B. Cosmic Volumetric Abundance ($\langle n_{QPE} \rangle$)

• Range: The predicted abundance spans $10^{-12} \text{ Mpc}^{-3}$to$10^{-6} \text{ Mpc}^{-3}$, heavily dependent on the assumed constraints.
• Stellar Channel: Stellar-driven QPEs can reach number densities of $\sim 10^{-7} - 10^{-6} \text{ Mpc}^{-3}$, which is compatible with current observational estimates (e.g., Arcodia et al. 2024).
• sBH Channel:
  • With strict constraints ($e < 0.5, i < 20^\circ$): Abundance is $\sim 10^{-9} - 10^{-10} \text{ Mpc}^{-3}$, roughly 1,000 times lower than stellar QPEs and inconsistent with observations.
  • With relaxed constraints (removing $e$ and $i$ limits): sBH QPEs become compatible with the lower bound of observational estimates.

C. Eccentricity vs.

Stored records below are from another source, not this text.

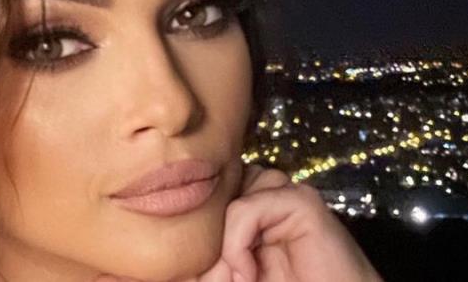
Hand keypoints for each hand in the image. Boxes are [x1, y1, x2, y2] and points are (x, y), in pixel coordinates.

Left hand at [210, 163, 382, 281]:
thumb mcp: (235, 275)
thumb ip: (207, 264)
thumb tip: (164, 259)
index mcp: (254, 206)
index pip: (209, 198)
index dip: (197, 234)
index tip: (201, 273)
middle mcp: (269, 194)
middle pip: (215, 196)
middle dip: (210, 242)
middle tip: (223, 279)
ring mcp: (287, 194)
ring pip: (227, 200)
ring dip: (223, 248)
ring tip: (242, 279)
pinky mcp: (303, 202)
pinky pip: (246, 209)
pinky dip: (237, 246)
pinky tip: (250, 274)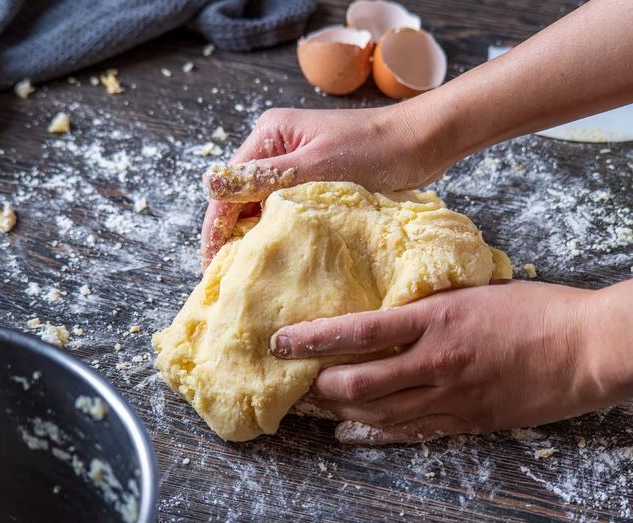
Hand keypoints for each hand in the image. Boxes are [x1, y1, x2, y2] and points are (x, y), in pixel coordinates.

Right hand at [200, 104, 447, 268]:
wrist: (423, 142)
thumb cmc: (375, 149)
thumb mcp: (316, 165)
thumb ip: (265, 177)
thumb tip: (209, 185)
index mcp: (270, 135)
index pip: (229, 187)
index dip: (216, 227)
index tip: (212, 265)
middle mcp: (277, 147)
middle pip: (241, 198)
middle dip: (232, 235)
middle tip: (228, 278)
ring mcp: (296, 165)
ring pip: (263, 207)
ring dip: (257, 236)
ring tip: (250, 275)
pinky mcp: (316, 181)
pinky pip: (287, 210)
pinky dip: (282, 232)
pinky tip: (281, 257)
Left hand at [271, 281, 613, 444]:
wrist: (587, 348)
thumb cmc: (537, 309)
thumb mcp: (475, 291)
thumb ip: (431, 305)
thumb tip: (391, 308)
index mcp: (437, 318)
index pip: (359, 330)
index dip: (314, 338)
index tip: (282, 341)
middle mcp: (437, 360)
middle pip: (359, 383)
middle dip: (321, 386)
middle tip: (299, 381)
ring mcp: (452, 396)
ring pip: (379, 413)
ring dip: (341, 411)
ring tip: (317, 406)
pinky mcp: (468, 420)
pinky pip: (411, 432)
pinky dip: (375, 433)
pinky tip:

Observations

• Two-body relaxation naturally produces a population of highly eccentric EMRIs.
• However, timing models of observed QPEs suggest low eccentricity ($e \lesssim 0.2$).
• Imposing low-eccentricity constraints drastically reduces the predicted rates for both stars and sBHs, potentially pushing theoretical predictions below observed values.

5. Significance and Implications

• Viability of the Impact Model: The study confirms that the EMRI-TDE disk impact model is a viable explanation for QPEs, provided the progenitors are main-sequence stars.
• Challenge for sBHs: The sBH channel is strongly disfavored under standard two-body relaxation dynamics due to the stringent orbital constraints required for the emission mechanism. This suggests that if sBHs are the progenitors, alternative formation channels (e.g., binary deposition, migration in AGN disks) that produce low-eccentricity, low-inclination orbits must be dominant.
• Multimessenger Astronomy: The results highlight the tension between dynamical predictions (high eccentricity) and timing observations (low eccentricity). Resolving this could identify QPEs as electromagnetic counterparts to future LISA gravitational wave sources.
• Future Directions: The authors suggest that refining galactic models, including MBH spin effects, and exploring non-relaxation formation channels are necessary to fully constrain the nature of QPEs.

In conclusion, the paper provides a rigorous dynamical test of the QPE impact model, strongly favoring stellar progenitors over sBHs under standard relaxation scenarios, while identifying the eccentricity constraint as the primary bottleneck for matching theoretical rates to observations.